## [WHAT IS NEEDED]
Write the material out again, line by line, exactly as it is.

## [WORKING DATA]
((
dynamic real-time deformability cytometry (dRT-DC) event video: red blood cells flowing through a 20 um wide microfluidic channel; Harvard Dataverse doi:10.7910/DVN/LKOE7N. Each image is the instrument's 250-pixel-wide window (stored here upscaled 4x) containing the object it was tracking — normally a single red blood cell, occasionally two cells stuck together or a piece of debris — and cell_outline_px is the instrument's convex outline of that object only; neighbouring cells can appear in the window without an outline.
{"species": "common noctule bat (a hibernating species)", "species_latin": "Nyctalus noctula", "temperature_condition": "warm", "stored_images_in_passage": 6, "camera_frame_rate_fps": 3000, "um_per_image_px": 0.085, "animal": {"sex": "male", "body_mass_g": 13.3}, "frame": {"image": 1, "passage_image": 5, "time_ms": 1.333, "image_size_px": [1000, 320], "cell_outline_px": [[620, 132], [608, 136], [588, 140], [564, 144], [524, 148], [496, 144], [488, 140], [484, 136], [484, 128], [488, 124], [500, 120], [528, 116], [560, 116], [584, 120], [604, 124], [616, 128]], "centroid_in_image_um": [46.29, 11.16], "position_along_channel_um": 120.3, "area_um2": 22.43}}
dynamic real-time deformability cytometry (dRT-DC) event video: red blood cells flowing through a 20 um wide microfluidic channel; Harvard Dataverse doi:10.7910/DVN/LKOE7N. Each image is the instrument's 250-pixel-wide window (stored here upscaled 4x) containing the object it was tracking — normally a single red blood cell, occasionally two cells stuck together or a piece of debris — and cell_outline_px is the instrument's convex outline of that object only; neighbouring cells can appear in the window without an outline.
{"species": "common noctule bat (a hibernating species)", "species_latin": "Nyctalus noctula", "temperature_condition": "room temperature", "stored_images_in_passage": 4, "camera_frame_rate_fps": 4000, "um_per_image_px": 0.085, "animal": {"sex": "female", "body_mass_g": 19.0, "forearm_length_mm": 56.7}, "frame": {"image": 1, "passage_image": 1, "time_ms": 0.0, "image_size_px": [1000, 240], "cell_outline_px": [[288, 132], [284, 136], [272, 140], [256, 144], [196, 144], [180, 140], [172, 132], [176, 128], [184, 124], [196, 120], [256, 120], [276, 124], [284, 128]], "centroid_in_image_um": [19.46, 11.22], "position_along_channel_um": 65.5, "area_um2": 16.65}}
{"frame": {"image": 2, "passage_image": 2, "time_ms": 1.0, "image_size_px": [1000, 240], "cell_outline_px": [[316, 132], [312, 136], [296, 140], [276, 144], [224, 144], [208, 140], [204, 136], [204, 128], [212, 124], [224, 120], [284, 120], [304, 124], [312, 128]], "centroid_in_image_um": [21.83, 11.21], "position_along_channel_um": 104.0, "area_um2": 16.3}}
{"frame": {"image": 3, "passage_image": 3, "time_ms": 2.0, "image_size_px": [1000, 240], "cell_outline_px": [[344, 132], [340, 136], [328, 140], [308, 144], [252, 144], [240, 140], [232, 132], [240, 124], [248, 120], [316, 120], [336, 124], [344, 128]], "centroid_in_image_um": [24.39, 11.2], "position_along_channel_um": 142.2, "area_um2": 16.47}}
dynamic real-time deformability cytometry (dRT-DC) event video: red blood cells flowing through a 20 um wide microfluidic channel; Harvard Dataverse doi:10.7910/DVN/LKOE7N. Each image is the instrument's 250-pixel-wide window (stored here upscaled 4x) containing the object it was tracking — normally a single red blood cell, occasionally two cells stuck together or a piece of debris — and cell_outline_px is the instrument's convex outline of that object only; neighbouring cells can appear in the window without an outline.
))
## [RESPONSE TO THE EXERCISE]
dynamic real-time deformability cytometry (dRT-DC) event video: red blood cells flowing through a 20 um wide microfluidic channel; Harvard Dataverse doi:10.7910/DVN/LKOE7N. Each image is the instrument's 250-pixel-wide window (stored here upscaled 4x) containing the object it was tracking — normally a single red blood cell, occasionally two cells stuck together or a piece of debris — and cell_outline_px is the instrument's convex outline of that object only; neighbouring cells can appear in the window without an outline.
{"species": "common noctule bat (a hibernating species)", "species_latin": "Nyctalus noctula", "temperature_condition": "warm", "stored_images_in_passage": 6, "camera_frame_rate_fps": 3000, "um_per_image_px": 0.085, "animal": {"sex": "male", "body_mass_g": 13.3}, "frame": {"image": 1, "passage_image": 5, "time_ms": 1.333, "image_size_px": [1000, 320], "cell_outline_px": [[620, 132], [608, 136], [588, 140], [564, 144], [524, 148], [496, 144], [488, 140], [484, 136], [484, 128], [488, 124], [500, 120], [528, 116], [560, 116], [584, 120], [604, 124], [616, 128]], "centroid_in_image_um": [46.29, 11.16], "position_along_channel_um": 120.3, "area_um2": 22.43}}
dynamic real-time deformability cytometry (dRT-DC) event video: red blood cells flowing through a 20 um wide microfluidic channel; Harvard Dataverse doi:10.7910/DVN/LKOE7N. Each image is the instrument's 250-pixel-wide window (stored here upscaled 4x) containing the object it was tracking — normally a single red blood cell, occasionally two cells stuck together or a piece of debris — and cell_outline_px is the instrument's convex outline of that object only; neighbouring cells can appear in the window without an outline.
{"species": "common noctule bat (a hibernating species)", "species_latin": "Nyctalus noctula", "temperature_condition": "room temperature", "stored_images_in_passage": 4, "camera_frame_rate_fps": 4000, "um_per_image_px": 0.085, "animal": {"sex": "female", "body_mass_g": 19.0, "forearm_length_mm": 56.7}, "frame": {"image": 1, "passage_image": 1, "time_ms": 0.0, "image_size_px": [1000, 240], "cell_outline_px": [[288, 132], [284, 136], [272, 140], [256, 144], [196, 144], [180, 140], [172, 132], [176, 128], [184, 124], [196, 120], [256, 120], [276, 124], [284, 128]], "centroid_in_image_um": [19.46, 11.22], "position_along_channel_um": 65.5, "area_um2": 16.65}}
{"frame": {"image": 2, "passage_image": 2, "time_ms": 1.0, "image_size_px": [1000, 240], "cell_outline_px": [[316, 132], [312, 136], [296, 140], [276, 144], [224, 144], [208, 140], [204, 136], [204, 128], [212, 124], [224, 120], [284, 120], [304, 124], [312, 128]], "centroid_in_image_um": [21.83, 11.21], "position_along_channel_um": 104.0, "area_um2": 16.3}}
{"frame": {"image": 3, "passage_image": 3, "time_ms": 2.0, "image_size_px": [1000, 240], "cell_outline_px": [[344, 132], [340, 136], [328, 140], [308, 144], [252, 144], [240, 140], [232, 132], [240, 124], [248, 120], [316, 120], [336, 124], [344, 128]], "centroid_in_image_um": [24.39, 11.2], "position_along_channel_um": 142.2, "area_um2": 16.47}}
dynamic real-time deformability cytometry (dRT-DC) event video: red blood cells flowing through a 20 um wide microfluidic channel; Harvard Dataverse doi:10.7910/DVN/LKOE7N. Each image is the instrument's 250-pixel-wide window (stored here upscaled 4x) containing the object it was tracking — normally a single red blood cell, occasionally two cells stuck together or a piece of debris — and cell_outline_px is the instrument's convex outline of that object only; neighbouring cells can appear in the window without an outline.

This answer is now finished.